В письме со штемпелем 26 февраля 1902 года: "И Московские переулки, вроде Лаврушинского (не единственный или лучший, но более известный, т. к. в нем Третьяковская галерея), с длинными заборами, за которыми видны сады, с домами, скрытыми в глубинах больших садов с собаками, со всех сторон виднеющимися колокольнями, через Москву-реку, Кремлем, по-моему, положительно поэтично. Москву скорее портит и не подходит к ней разные альгамбры на Воздвиженке дома Елисеевой и громады, из верхних окон которых чуть видны колокольни (внизу) старых церковок, и модерничные затеи (хотя бы и с русским пошибом) московских Медичисов. А облезлость и неряшливость - недостаток очень русский, и в Москве-то ему и быть. Это не контрасты, а дополнения. Старые города я не могу представить иначе как старые чудные церкви среди серой массы деревянных обывательских развалюшек или несколько идиллической зажиточности. И как нашлепки - губернаторский дом и казенные места. И исключая эти последние, я думаю - вовсе уж не так этот внешний вид отличается от какого-нибудь XVII века. Про деревни нечего и говорить: я думаю, и 1000 лет назад были такими же".

11 июля 1902 года: "Живу в яблонных садах на горе над слиянием Суры с Волгой, за Сурой лески, поля и луга с деревнями, но я сижу спиной к этому виду, похожему и идущему к центру черноземной России, со взором за Волгу, где за широкой раменью, поросшей травой, кустами, пересеченной речками, ручьями и болотцами, начинается дубовый лес, а на горизонте высится темный бор, тянущийся на северо-восток к полусибири. От него не оторвать взора, и так щемит сердце от этого речного и лесного простора. До этого я был в разных местах и в Казани. В Семеновские скиты и в Владимирское село на святое озеро проследовал Мережковский, причем содержатели земских станций были недовольны обязанностью доставлять ему даром тройки. Но я ничего не пишу и не знаю, что выйдет. В большой, светлой, кругом в окнах комнате сидят за работой и поют:

Милый Ваня, разудалая голова,
Слышу, едешь ты далеко от меня.
С кем я буду эту зиму зимовать?
С кем прикажешь лето красное гулять?
Гуляй, мила, лето красное одна -
Уезжаю я во дальни города.

И Ваня, кудрявый, в синей сибирке, вроде Сорокина, и едет куда-нибудь в Кунгур, и она тоненькая, в темном сарафане и платке в роспуск одиноко гуляет на горах, смотря на леса, за которыми скрылся ее Ваня".

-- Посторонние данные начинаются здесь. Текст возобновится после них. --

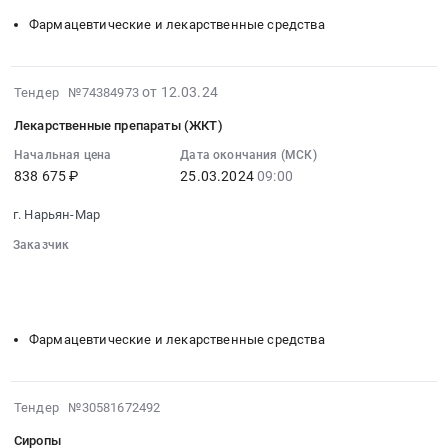
автономный
на
средства
Фармацевтические и лекарственные средства
округ
лекарственные
Предмет
,
препараты
тендера:
Russia,
(ЦНС)
Лекарственный
2024-
от 12.03.24
Тендер №74384973
RU
Тендер
препарат
05-
Ненецкий
на
Лекарственные препараты (ЖКТ)
(Джакави).
05
автономный
лекарственные
Цена:
15:25:17
Начальная цена
Дата окончания (МСК)
округ
препараты
437622.08
838 675 ₽
25.03.2024
09:00
:
Фармацевтические
(ЦНС)
руб.
2024-
и
at
г. Нарьян-Мар
03-
лекарственные
г.
25
Заказчик
средства
Нарьян-
09:00:00
░░░░░░░░░░░░░░░░
░░
░░░░░░░░░░░░░░░░░░░░░░░░
Предмет
Мар,
░░░░░░░░░░░░░░░░░░░░░░░░░░░░░░░░
:
тендера:
Ненецкий
░░░░░░░░░░░░░░░░░
░░░░░░░░░░░░░░░░░
Тендер
Лекарственные
автономный
на
препараты
Фармацевтические и лекарственные средства
округ
лекарственные
(ССС).
,
препараты
Цена:
Russia,
(ЖКТ)
2024-
977621
Тендер №30581672492
RU
Тендер
03-
руб.
Ненецкий
на
Сиропы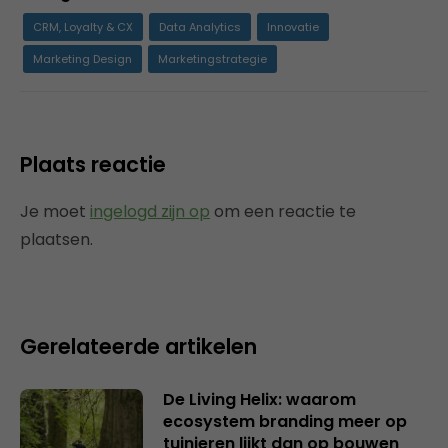
CRM, Loyalty & CX
Data Analytics
Innovatie
Marketing Design
Marketingstrategie
Plaats reactie
Je moet
ingelogd zijn op
om een reactie te
plaatsen.
Gerelateerde artikelen
De Living Helix: waarom
ecosystem branding meer op
tuinieren lijkt dan op bouwen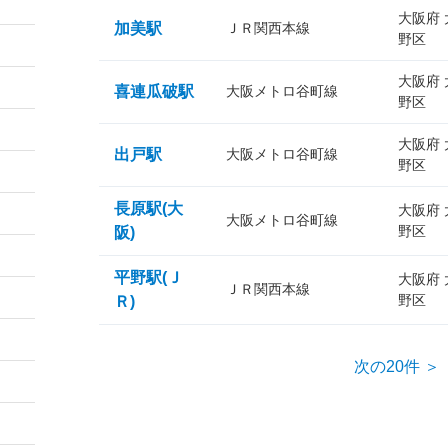
大阪府
加美駅
ＪＲ関西本線
野区
大阪府
喜連瓜破駅
大阪メトロ谷町線
野区
大阪府
出戸駅
大阪メトロ谷町線
野区
長原駅(大
大阪府
大阪メトロ谷町線
野区
阪)
平野駅(Ｊ
大阪府
ＪＲ関西本線
野区
Ｒ)
次の20件 ＞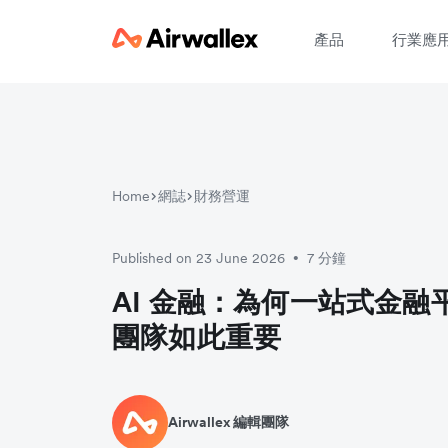
產品
行業應
Home
網誌
財務營運
Published on 23 June 2026
7 分鐘
•
AI 金融：為何一站式金融
團隊如此重要
Airwallex 編輯團隊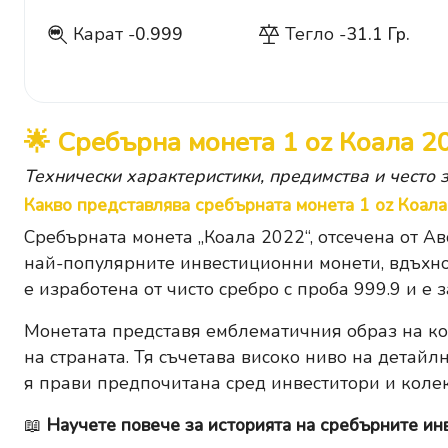
Карат -
0.999
Тегло -
31.1 Гр.
999
🌟 Сребърна монета 1 oz Коала 2
Технически характеристики, предимства и често 
Какво представлява сребърната монета 1 oz Коал
Сребърната монета „Коала 2022“, отсечена от Ав
най-популярните инвестиционни монети, вдъхно
е изработена от чисто сребро с проба 999.9 и е
Монетата представя емблематичния образ на ко
на страната. Тя съчетава високо ниво на детайл
я прави предпочитана сред инвеститори и колек
📖
Научете повече за историята на сребърните ин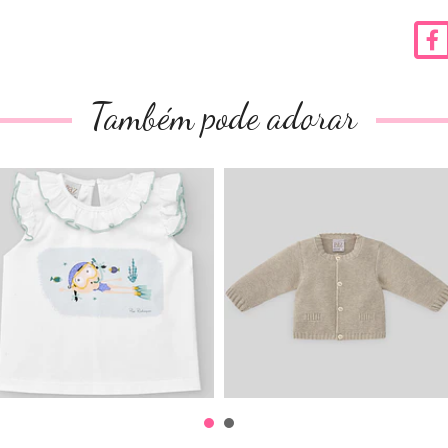
Também pode adorar
T-shirt Fundo Mar
Casaco “Essencial”
Menina . ...
Linho . ...
33,90€
38,90€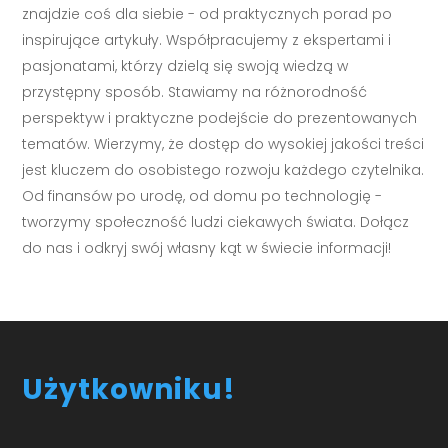
znajdzie coś dla siebie - od praktycznych porad po
inspirujące artykuły. Współpracujemy z ekspertami i
pasjonatami, którzy dzielą się swoją wiedzą w
przystępny sposób. Stawiamy na różnorodność
perspektyw i praktyczne podejście do prezentowanych
tematów. Wierzymy, że dostęp do wysokiej jakości treści
jest kluczem do osobistego rozwoju każdego czytelnika.
Od finansów po urodę, od domu po technologię -
tworzymy społeczność ludzi ciekawych świata. Dołącz
do nas i odkryj swój własny kąt w świecie informacji!
Użytkowniku!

Между прочим, последнее письмо дает отчетливое представление о том состоянии духа, в котором Кузмин работал над циклом "Духовные стихи", отчасти известными "Временами года", над несколько более поздним и дошедшим до нас лишь частично вокальным циклом "Города". Для него жизнь и песня не просто дополняют друг друга, но являются органическими составными частями друг друга. И казалось бы, первые опубликованные опыты его должны относиться к попыткам воссоздать именно такой тип отношения искусства к действительности, когда творчество является непосредственно вписанным в жизнь, каким-то аналогом тех форм искусства, разрешенных для старообрядцев, о которых Кузмин писал Чичерину ранее: иконопись, церковное пение, эстетизированный быт. Однако не менее сильно для Кузмина было в те же самые годы и стремление представить себе современность как органическую составную часть исторического процесса вообще.